2013-03-25 Bin Cheng <bin.ch...@arm.com>
* ifcvt.c (ifcvt_after_combine): New static variable.
(cheap_bb_rtx_cost_p): Set scale to REG_BR_PROB_BASE when optimizing
for size.
(rest_of_handle_if_conversion, rest_of_handle_if_after_combine):
Clear/set the variable ifcvt_after_combine.
Index: gcc/ifcvt.c
===================================================================
--- gcc/ifcvt.c (revision 197029)
+++ gcc/ifcvt.c (working copy)
@@ -67,6 +67,9 @@
#define NULL_BLOCK ((basic_block) NULL)
+/* TRUE if after combine pass. */
+static bool ifcvt_after_combine;
+
/* # of IF-THEN or IF-THEN-ELSE blocks we looked at */
static int num_possible_if_blocks;
@@ -144,8 +147,14 @@ cheap_bb_rtx_cost_p (const_basic_block bb, int sca
/* Our branch probability/scaling factors are just estimates and don't
account for cases where we can get speculation for free and other
secondary benefits.
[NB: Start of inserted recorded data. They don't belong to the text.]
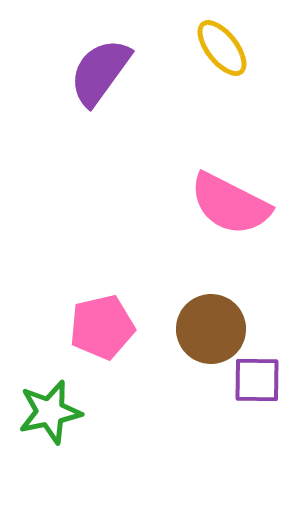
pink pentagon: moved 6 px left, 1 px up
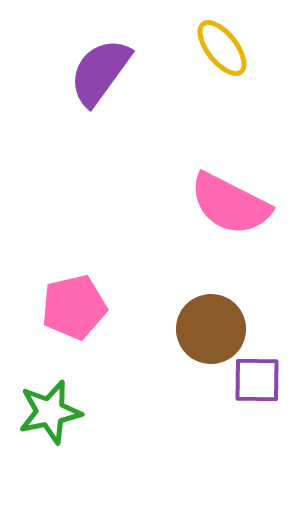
pink pentagon: moved 28 px left, 20 px up
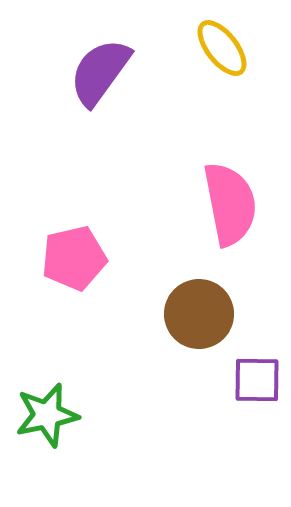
pink semicircle: rotated 128 degrees counterclockwise
pink pentagon: moved 49 px up
brown circle: moved 12 px left, 15 px up
green star: moved 3 px left, 3 px down
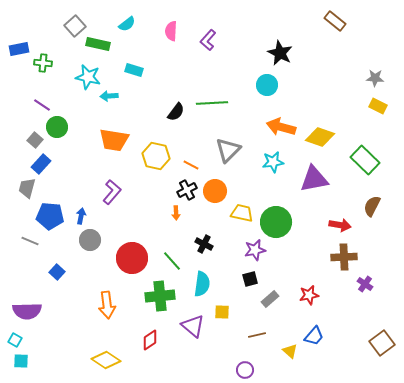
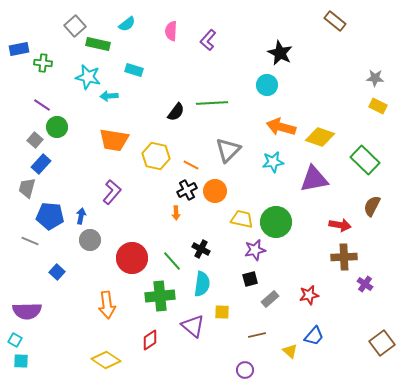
yellow trapezoid at (242, 213): moved 6 px down
black cross at (204, 244): moved 3 px left, 5 px down
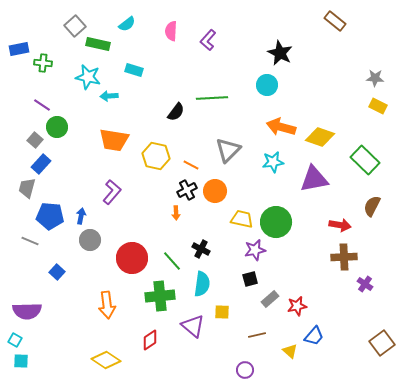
green line at (212, 103): moved 5 px up
red star at (309, 295): moved 12 px left, 11 px down
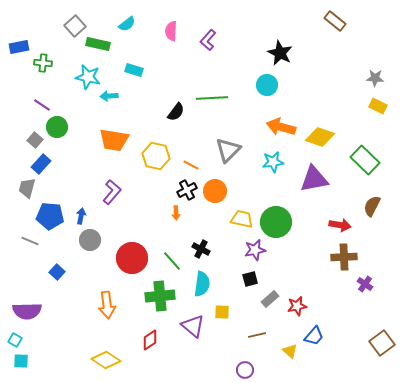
blue rectangle at (19, 49): moved 2 px up
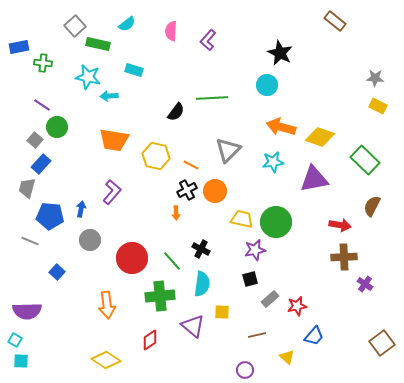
blue arrow at (81, 216): moved 7 px up
yellow triangle at (290, 351): moved 3 px left, 6 px down
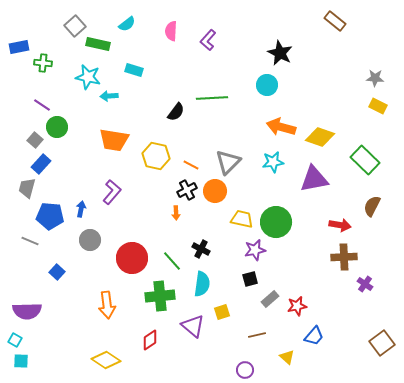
gray triangle at (228, 150): moved 12 px down
yellow square at (222, 312): rotated 21 degrees counterclockwise
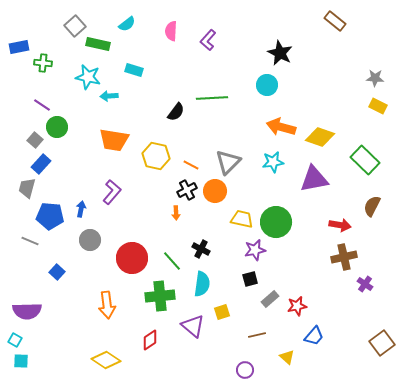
brown cross at (344, 257): rotated 10 degrees counterclockwise
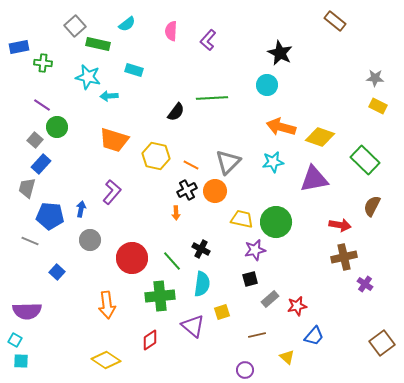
orange trapezoid at (114, 140): rotated 8 degrees clockwise
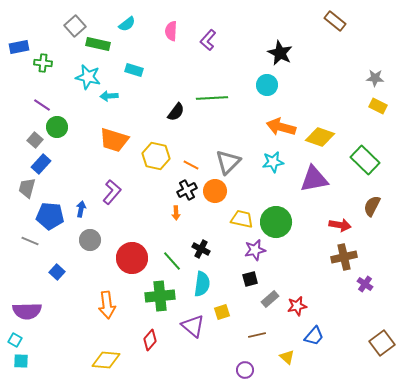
red diamond at (150, 340): rotated 15 degrees counterclockwise
yellow diamond at (106, 360): rotated 28 degrees counterclockwise
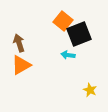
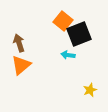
orange triangle: rotated 10 degrees counterclockwise
yellow star: rotated 24 degrees clockwise
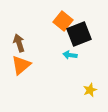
cyan arrow: moved 2 px right
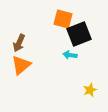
orange square: moved 2 px up; rotated 24 degrees counterclockwise
brown arrow: rotated 138 degrees counterclockwise
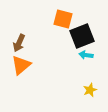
black square: moved 3 px right, 2 px down
cyan arrow: moved 16 px right
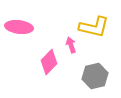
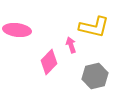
pink ellipse: moved 2 px left, 3 px down
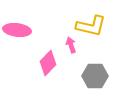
yellow L-shape: moved 3 px left, 1 px up
pink diamond: moved 1 px left, 1 px down
gray hexagon: rotated 15 degrees clockwise
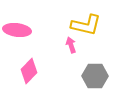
yellow L-shape: moved 5 px left, 1 px up
pink diamond: moved 19 px left, 8 px down
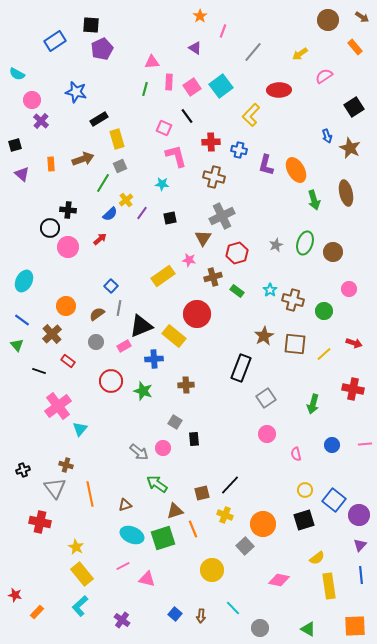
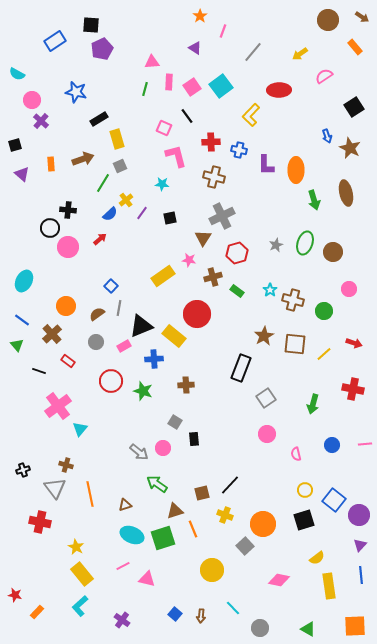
purple L-shape at (266, 165): rotated 15 degrees counterclockwise
orange ellipse at (296, 170): rotated 30 degrees clockwise
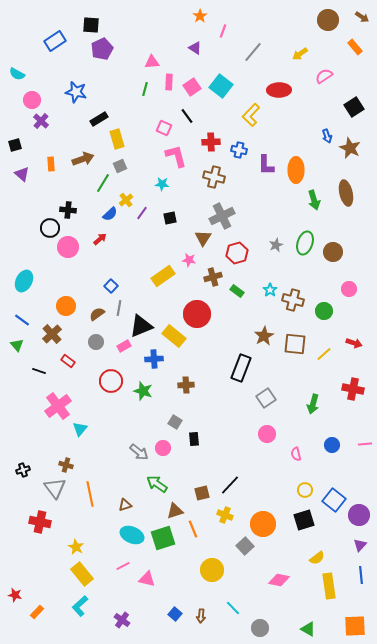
cyan square at (221, 86): rotated 15 degrees counterclockwise
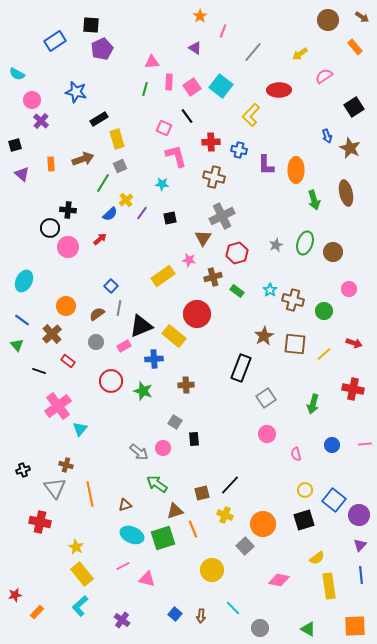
red star at (15, 595): rotated 24 degrees counterclockwise
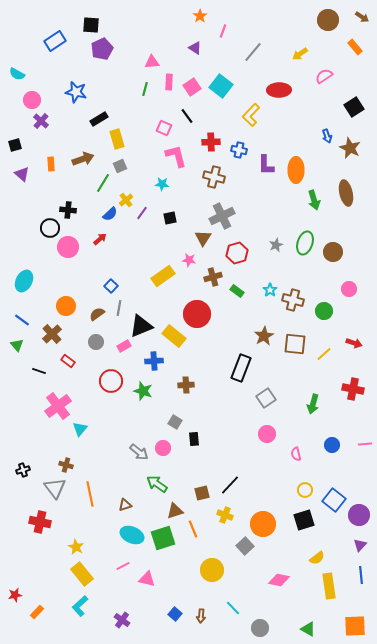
blue cross at (154, 359): moved 2 px down
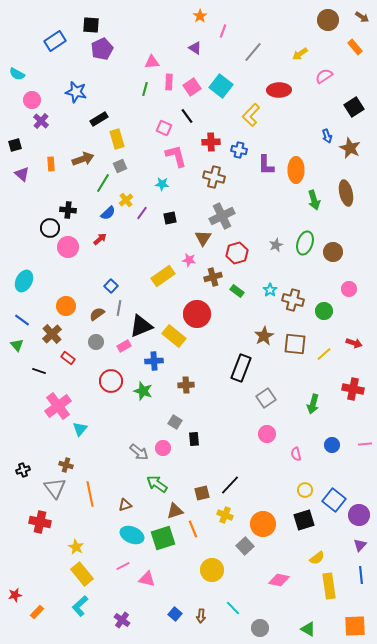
blue semicircle at (110, 214): moved 2 px left, 1 px up
red rectangle at (68, 361): moved 3 px up
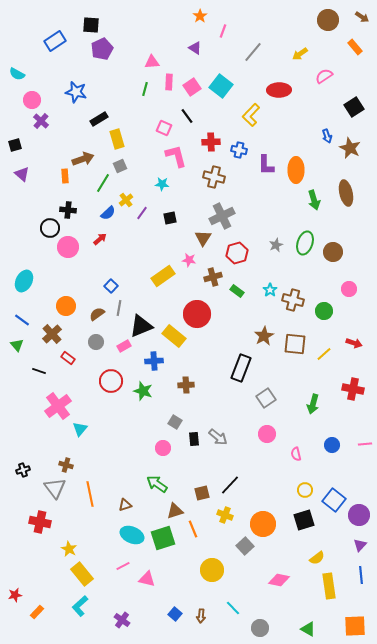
orange rectangle at (51, 164): moved 14 px right, 12 px down
gray arrow at (139, 452): moved 79 px right, 15 px up
yellow star at (76, 547): moved 7 px left, 2 px down
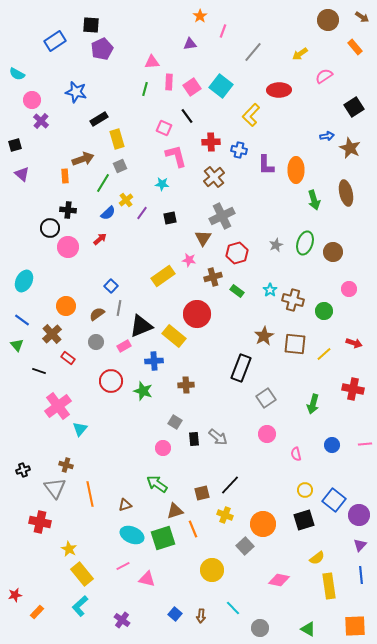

So we fudge the scale factor to make speculating
- appear a little more profitable. */
+ appear a little more profitable when optimizing for performance. */
scale += REG_BR_PROB_BASE / 8;
+
+ /* Set the scale to REG_BR_PROB_BASE to be more agressive when
+ optimizing for size and after combine pass. */
+ if (!optimize_function_for_speed_p (cfun) && ifcvt_after_combine)
+ scale = REG_BR_PROB_BASE;
+
max_cost *= scale;
while (1)
@@ -4445,6 +4454,7 @@ gate_handle_if_conversion (void)
static unsigned int
rest_of_handle_if_conversion (void)
{
+ ifcvt_after_combine = false;
if (flag_if_conversion)
{
if (dump_file)
@@ -4494,6 +4504,7 @@ gate_handle_if_after_combine (void)
static unsigned int
rest_of_handle_if_after_combine (void)
{
+ ifcvt_after_combine = true;
if_convert ();
return 0;
}